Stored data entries
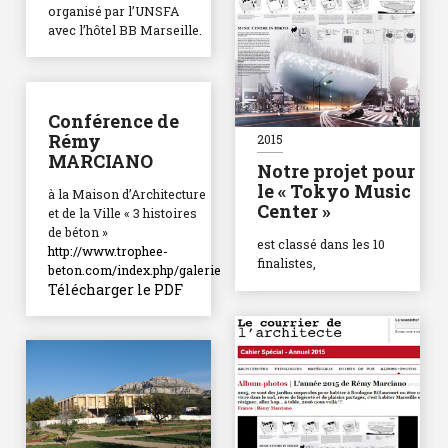
organisé par l’UNSFA
avec l’hôtel BB Marseille.
Conférence de
Rémy
2015
MARCIANO
Notre projet pour
le « Tokyo Music
à la Maison d’Architecture
Center »
et de la Ville « 3 histoires
de béton »
est classé dans les 10
http://www.trophee-
finalistes,
beton.com/index.php/galerie
Télécharger le PDF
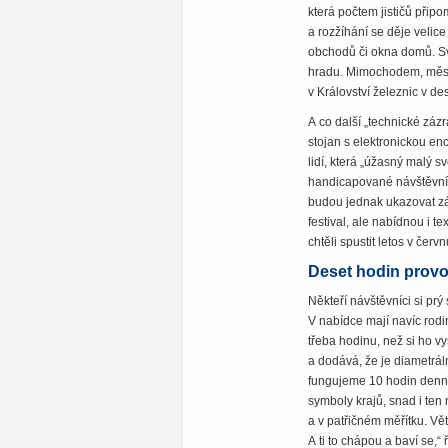
která počtem jističů přip
a rozžíhání se děje velic
obchodů či okna domů. Sv
hradu. Mimochodem, měsíčn
v Království železnic v des
A co další „technické záz
stojan s elektronickou enc
lidí, která „úžasný malý s
handicapované návštěvníky
budou jednak ukazovat záb
festival, ale nabídnou i t
chtěli spustit letos v červ
Deset hodin provo
Někteří návštěvníci si prý 
V nabídce mají navíc rodin
třeba hodinu, než si ho v
a dodává, že je diametráln
fungujeme 10 hodin denně
symboly krajů, snad i ten 
a v patřičném měřítku. Vět
A ti to chápou a baví se,“ 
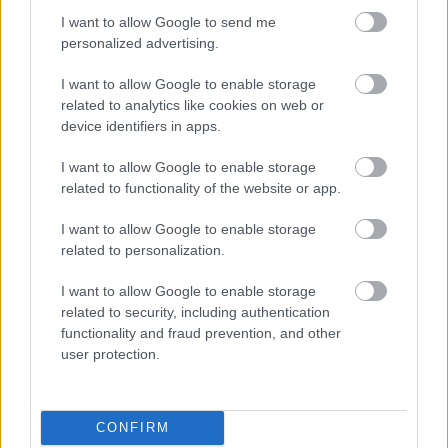
I want to allow Google to send me
personalized advertising.
I want to allow Google to enable storage
related to analytics like cookies on web or
device identifiers in apps.
I want to allow Google to enable storage
related to functionality of the website or app.
I want to allow Google to enable storage
related to personalization.
I want to allow Google to enable storage
related to security, including authentication
functionality and fraud prevention, and other
user protection.
CONFIRM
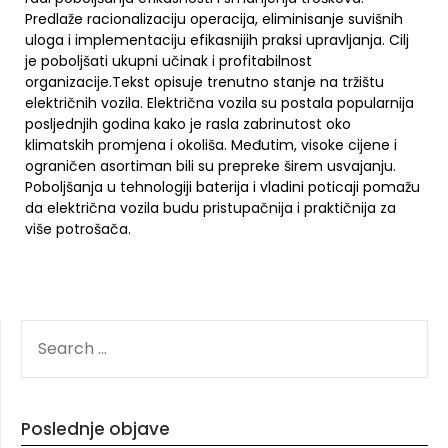
Predlaže racionalizaciju operacija, eliminisanje suvišnih
uloga i implementaciju efikasnijih praksi upravljanja. Cilj
je poboljšati ukupni učinak i profitabilnost
organizacije.Tekst opisuje trenutno stanje na tržištu
električnih vozila. Električna vozila su postala popularnija
posljednjih godina kako je rasla zabrinutost oko
klimatskih promjena i okoliša. Međutim, visoke cijene i
ograničen asortiman bili su prepreke širem usvajanju.
Poboljšanja u tehnologiji baterija i vladini poticaji pomažu
da električna vozila budu pristupačnija i praktičnija za
više potrošača.
SEARCH
FOR:
Poslednje objave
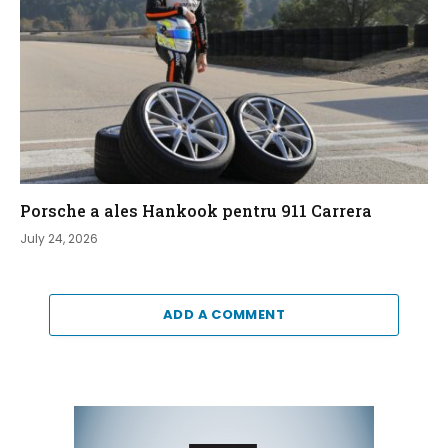
Porsche a ales Hankook pentru 911 Carrera
July 24, 2026
ADD A COMMENT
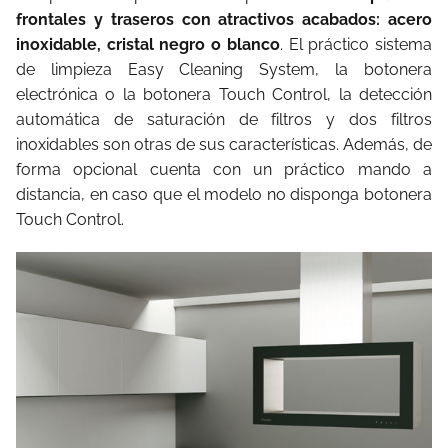
frontales y traseros con atractivos acabados: acero
inoxidable, cristal negro o blanco
. El práctico sistema
de limpieza Easy Cleaning System, la botonera
electrónica o la botonera Touch Control, la detección
automática de saturación de filtros y dos filtros
inoxidables son otras de sus características. Además, de
forma opcional cuenta con un práctico mando a
distancia, en caso que el modelo no disponga botonera
Touch Control.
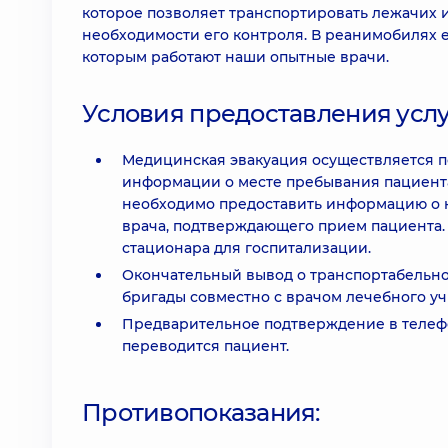
которое позволяет транспортировать лежачих и
необходимости его контроля. В реанимобилях е
которым работают наши опытные врачи.
Условия предоставления усл
Медицинская эвакуация осуществляется 
информации о месте пребывания пациента
необходимо предоставить информацию о ко
врача, подтверждающего прием пациента.
стационара для госпитализации.
Окончательный вывод о транспортабельно
бригады совместно с врачом лечебного уч
Предварительное подтверждение в телеф
переводится пациент.
Противопоказания:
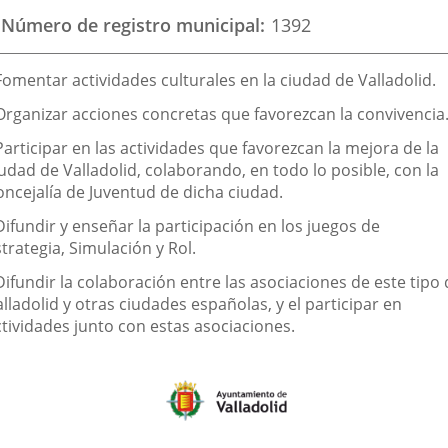
Número de registro municipal
1392
aplicación
aplicación
aplic
externa.
externa.
exte
inalidad
Fomentar actividades culturales en la ciudad de Valladolid.
e
 Organizar acciones concretas que favorezcan la convivencia
a
Participar en las actividades que favorezcan la mejora de la
sociación
udad de Valladolid, colaborando, en todo lo posible, con la
oncejalía de Juventud de dicha ciudad.
Difundir y enseñar la participación en los juegos de
trategia, Simulación y Rol.
Difundir la colaboración entre las asociaciones de este tipo
lladolid y otras ciudades españolas, y el participar en
ctividades junto con estas asociaciones.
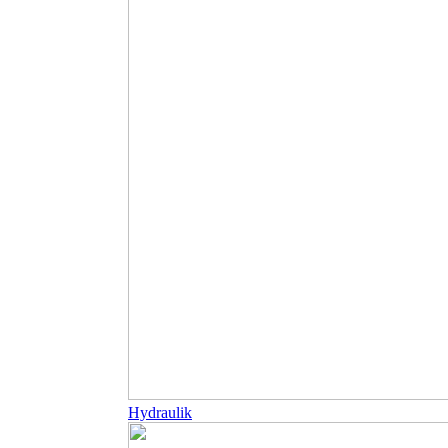
Hydraulik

Task to carry out
Every line from the one with "forma opcional cuenta con un práctico mando a" to the end of the records above should be restated word for word, and no picture belongs in the copy.

Result for this exercise
forma opcional cuenta con un práctico mando a
distancia, en caso que el modelo no disponga botonera
Touch Control.
которое позволяет транспортировать лежачих и
необходимости его контроля. В реанимобилях е
которым работают наши опытные врачи.
Условия предоставления усл
Медицинская эвакуация осуществляется 
информации о месте пребывания пациента
необходимо предоставить информацию о ко
врача, подтверждающего прием пациента.
стационара для госпитализации.
Окончательный вывод о транспортабельно
бригады совместно с врачом лечебного уч
Предварительное подтверждение в телеф
переводится пациент.
Противопоказания:
Número de registro municipal
1392
aplicación
aplicación
aplic
externa.
externa.
exte
inalidad
Fomentar actividades culturales en la ciudad de Valladolid.
e
 Organizar acciones concretas que favorezcan la convivencia
a
Participar en las actividades que favorezcan la mejora de la
sociación
udad de Valladolid, colaborando, en todo lo posible, con la
oncejalía de Juventud de dicha ciudad.
Difundir y enseñar la participación en los juegos de
trategia, Simulación y Rol.
Difundir la colaboración entre las asociaciones de este tipo
lladolid y otras ciudades españolas, y el participar en
ctividades junto con estas asociaciones.
Hydraulik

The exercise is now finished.